Required actions
A) In the Illinois retiree tax guide, reproduce the passage from "Median property tax" to "as a residence." word for word.
B) Answer these questions from the Illinois retiree tax guide:
(i) What flat income tax rate does Illinois apply, and to what?
(ii) What is the maximum estate-tax rate?
(iii) What annual interest does the state recover under the Senior Citizens Real Estate Tax Deferral Program?
C) For each statement, decide whether the Illinois retiree tax guide supports it. Answer yes or no and quote the words from the text that settle it.
(i) Illinois taxes Social Security benefits.
(ii) The Homestead Improvement Exemption lasts four years from the date the improvement is completed and occupied.
(iii) Illinois levies an inheritance tax.

Text segment
%%

Tool | October 2015
State-by-State Guide to Taxes on Retirees
State Sales Tax
6.25% (1% on qualifying food, prescription and nonprescription drugs and medical appliances). Local sales taxes can raise the total to as high as 10%, though the average local total is 8.22%, according to the Tax Foundation.
Income Tax Range
There is a flat rate of 3.75% of federal adjusted gross income after modifications.
Social Security benefits are not taxed.
Exemptions for Other Retirement Income
Illinois does not tax distributions from qualified employee benefit plans, including 401(k) plans; IRAs or self-employed retirement plans; traditional IRAs that have been converted to Roth IRAs; the redemption of U.S. retirement bonds; state and local government deferred compensation plans; government retirement or government disability plans, including military plans; Railroad Retirement income; retirement payments to retired partners; and lump-sum distributions of appreciated employer securities.
Distributions are not taxed.
401(k)s and Other Defined-Contribution Employer Retirement Plans
Distributions are not taxed.
Payouts are not taxed.
Illinois does not tax state and local government deferred compensation plans; government retirement or government disability plans, including military plans.
The state offers a General Homestead Exemption, which applies to owner-occupied residential property. That break can exempt from taxation a maximum of $6,000 ($7,000 in Cook County) from a property's equalized assessed value (EAV).
Median property tax on Illinois's median home value of $169,600 is $3,939, according to the Tax Foundation.
Tax breaks for seniors: The Senior Citizens Homestead Exemption allows a $5,000 reduction in the EAV of the property that a person 65 or older is obligated to pay taxes on, and owns and occupies, or leases and occupies as a residence.
The Senior Citizens Assessment Freeze Homestead Exemption allows senior citizens who have a total household income of less than $55,000, and who meet certain other qualifications, to maintain the EAV of their homes at the base-year EAV, thereby preventing any increase in that value as a result of inflation.
The Homestead Improvement Exemption is limited to the fair cash value that was added to the property by any new improvement, up to an annual maximum of $75,000. The exemption continues for four years from the date the improvement is completed and occupied.
The Senior Citizens Real Estate Tax Deferral Program allows people age 65 or older, who have a total household income of less than $55,000 and meet certain other qualifications, to defer up to a maximum of $5,000 of real estate taxes and special assessments. The deferral is similar to a loan against the property's market value, and a lien is filed on the property to ensure repayment of the deferral. The state pays the property taxes and then recovers the money, plus 6% annual interest, when the property is sold or transferred.
There is no inheritance tax. Illinois has an estate tax with a $4 million exemption. The maximum estate-tax rate is 16%.

%%

Input data
%%

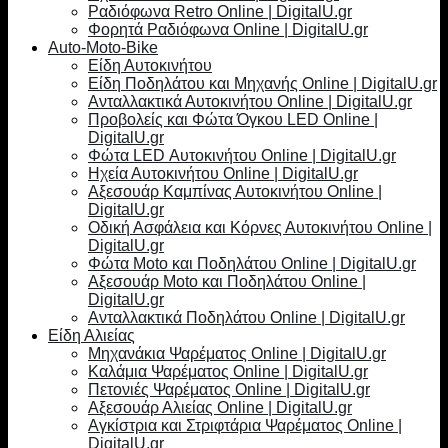
Ραδιόφωνα Retro Online | DigitalU.gr
Φορητά Ραδιόφωνα Online | DigitalU.gr
Auto-Moto-Bike
Είδη Αυτοκινήτου
Είδη Ποδηλάτου και Μηχανής Online | DigitalU.gr
Ανταλλακτικά Αυτοκινήτου Online | DigitalU.gr
Προβολείς και Φώτα Όγκου LED Online |
DigitalU.gr
Φώτα LED Αυτοκινήτου Online | DigitalU.gr
Ηχεία Αυτοκινήτου Online | DigitalU.gr
Αξεσουάρ Καμπίνας Αυτοκινήτου Online |
DigitalU.gr
Οδική Ασφάλεια και Κόρνες Αυτοκινήτου Online |
DigitalU.gr
Φώτα Moto και Ποδηλάτου Online | DigitalU.gr
Αξεσουάρ Moto και Ποδηλάτου Online |
DigitalU.gr
Ανταλλακτικά Ποδηλάτου Online | DigitalU.gr
Είδη Αλιείας
Μηχανάκια Ψαρέματος Online | DigitalU.gr
Καλάμια Ψαρέματος Online | DigitalU.gr
Πετονιές Ψαρέματος Online | DigitalU.gr
Αξεσουάρ Αλιείας Online | DigitalU.gr
Αγκίστρια και Στριφτάρια Ψαρέματος Online |
DigitalU.gr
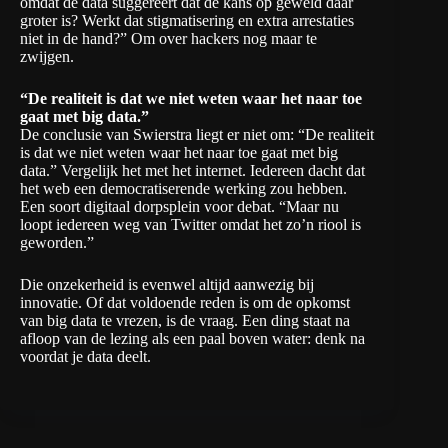
omdat de data suggereert dat de kans op geweld daar
groter is? Werkt dat stigmatisering en extra arrestaties
niet in de hand?” Om over hackers nog maar te
zwijgen.
“De realiteit is dat we niet weten waar het naar toe
gaat met big data.”
De conclusie van Swierstra liegt er niet om: “De realiteit
is dat we niet weten waar het naar toe gaat met big
data.” Vergelijk het met het internet. Iedereen dacht dat
het web een democratiserende werking zou hebben.
Een soort digitaal dorpsplein voor debat. “Maar nu
loopt iedereen weg van Twitter omdat het zo’n riool is
geworden.”
Die onzekerheid is evenwel altijd aanwezig bij
innovatie. Of dat voldoende reden is om de opkomst
van big data te vrezen, is de vraag. Een ding staat na
afloop van de lezing als een paal boven water: denk na
voordat je data deelt.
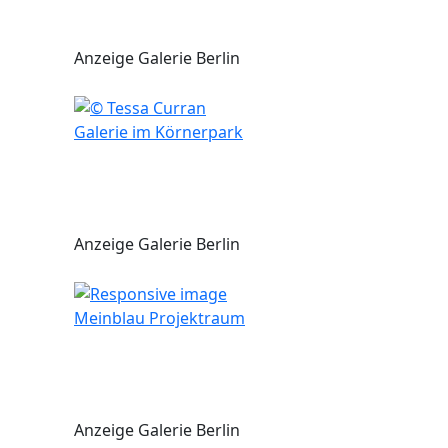
Anzeige Galerie Berlin
Galerie im Körnerpark
Anzeige Galerie Berlin
Meinblau Projektraum
Anzeige Galerie Berlin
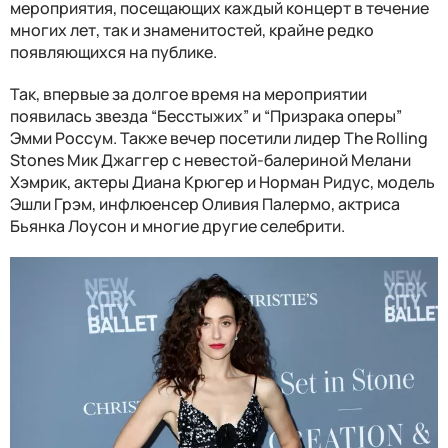
мероприятия, посещающих каждый концерт в течение
многих лет, так и знаменитостей, крайне редко
появляющихся на публике.
Так, впервые за долгое время на мероприятии
появилась звезда “Бесстыжих” и “Призрака оперы”
Эмми Россум. Также вечер посетили лидер The Rolling
Stones Мик Джаггер с невестой-балериной Мелани
Хэмрик, актеры Диана Крюгер и Норман Ридус, модель
Эшли Грэм, инфлюенсер Оливия Палермо, актриса
Бьянка Лоусон и многие другие селебрити.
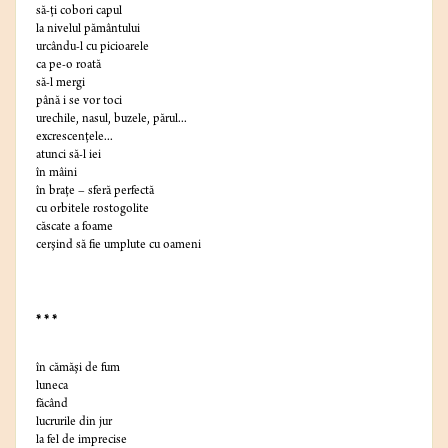
să-ţi cobori capul
la nivelul pământului
urcându-l cu picioarele
ca pe-o roată
să-l mergi
până i se vor toci
urechile, nasul, buzele, părul...
excrescenţele...
atunci să-l iei
în mâini
în braţe – sferă perfectă
cu orbitele rostogolite
căscate a foame
cerşind să fie umplute cu oameni
* * *
în cămăşi de fum
luneca
făcând
lucrurile din jur
la fel de imprecise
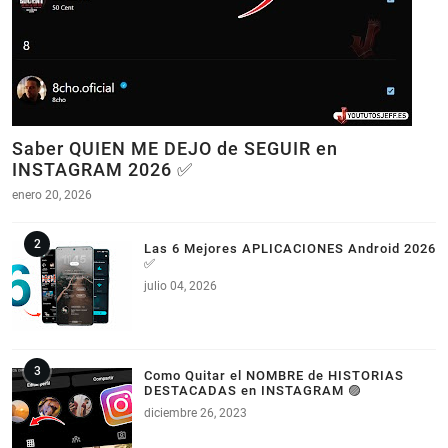
Saber QUIEN ME DEJO de SEGUIR en
INSTAGRAM 2026 ✅
enero 20, 2026
Las 6 Mejores APLICACIONES Android 2026
✅
julio 04, 2026
Como Quitar el NOMBRE de HISTORIAS
DESTACADAS en INSTAGRAM 🟣
diciembre 26, 2023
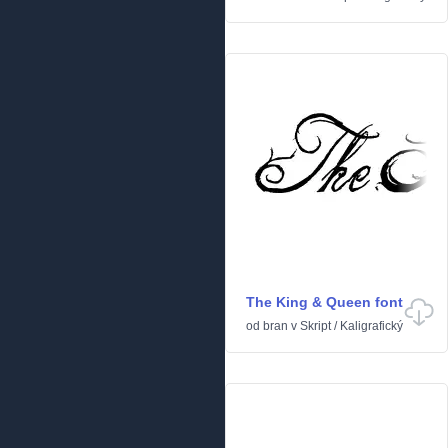
The King & Queen font
od
bran
v
Skript
/
Kaligrafický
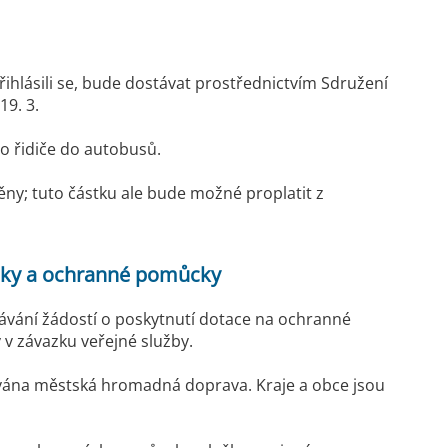
ihlásili se, bude dostávat prostřednictvím Sdružení
19. 3.
ro řidiče do autobusů.
ěny; tuto částku ale bude možné proplatit z
edky a ochranné pomůcky
ávání žádostí o poskytnutí dotace na ochranné
v závazku veřejné služby.
šťována městská hromadná doprava. Kraje a obce jsou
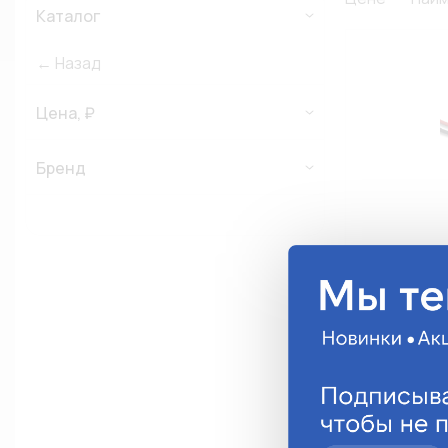
Каталог
← Назад
Цена, ₽
Бренд
Индикатор з
ИЗ-12
ИЗ-12
136.23 руб.
Анало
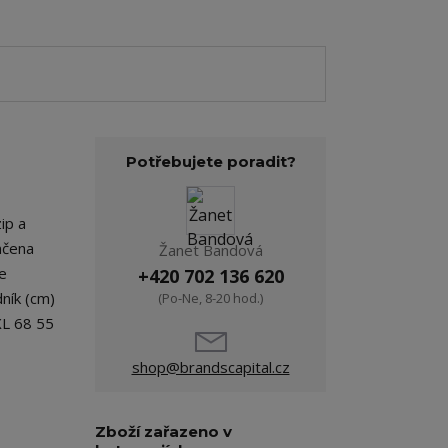
Potřebujete poradit?
ip a
nčena
Žanet Bandová
je
+420 702 136 620
ník (cm)
(Po-Ne, 8-20 hod.)
XL 68 55
shop@brandscapital.cz
Zboží zařazeno v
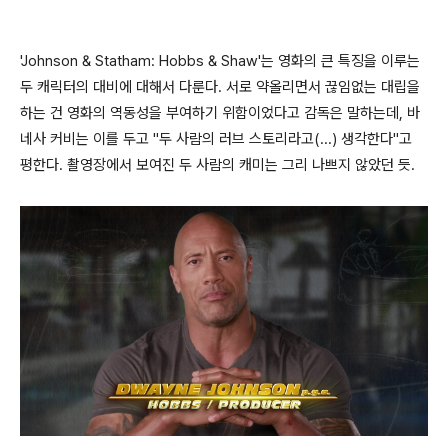
'Johnson & Statham: Hobbs & Shaw'는 영화의 큰 특징을 이루는
두 캐릭터의 대비에 대해서 다룬다. 서로 약올리면서 끊임없는 대립을
하는 건 영화의 역동성을 부여하기 위함이었다고 감독은 말하는데, 바
네사 커비는 이를 두고 "두 사람의 러브 스토리라고(...) 생각한다"고
평한다. 촬영장에서 보여진 두 사람의 캐미는 그리 나쁘지 않았던 듯.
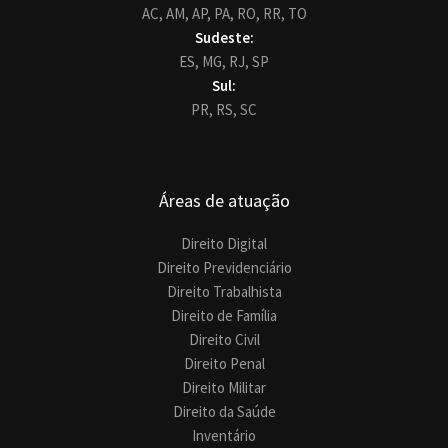
AC,
AM,
AP,
PA,
RO,
RR,
TO
Sudeste:
ES,
MG,
RJ,
SP
Sul:
PR,
RS,
SC
Áreas de atuação
Direito Digital
Direito Previdenciário
Direito Trabalhista
Direito de Família
Direito Civil
Direito Penal
Direito Militar
Direito da Saúde
Inventário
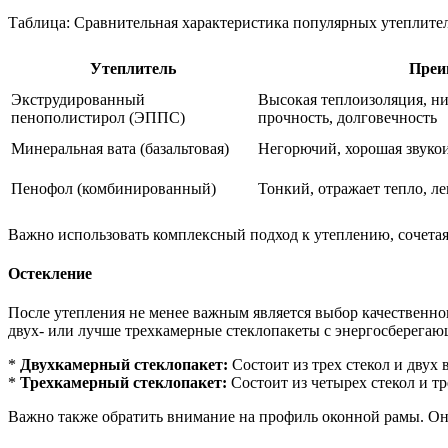
Таблица: Сравнительная характеристика популярных утеплите
Утеплитель
Преи
Экструдированный
Высокая теплоизоляция, ни
пенополистирол (ЭППС)
прочность, долговечность
Минеральная вата (базальтовая)
Негорючий, хорошая звуко
Пенофол (комбинированный)
Тонкий, отражает тепло, л
Важно использовать комплексный подход к утеплению, сочетая
Остекление
После утепления не менее важным является выбор качественн
двух- или лучше трехкамерные стеклопакеты с энергосберега
*
Двухкамерный стеклопакет:
Состоит из трех стекол и двух
*
Трехкамерный стеклопакет:
Состоит из четырех стекол и т
Важно также обратить внимание на профиль оконной рамы. Он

%%

Task-by-task answers
A)
Median property tax on Illinois's median home value of $169,600 is $3,939, according to the Tax Foundation.
Tax breaks for seniors: The Senior Citizens Homestead Exemption allows a $5,000 reduction in the EAV of the property that a person 65 or older is obligated to pay taxes on, and owns and occupies, or leases and occupies as a residence.

B)
(i) A flat rate of 3.75% of federal adjusted gross income after modifications.
(ii) 16%.
(iii) 6% annual interest.

C)
(i) No: "Social Security benefits are not taxed."
(ii) Yes: "The exemption continues for four years from the date the improvement is completed and occupied."
(iii) No: "There is no inheritance tax."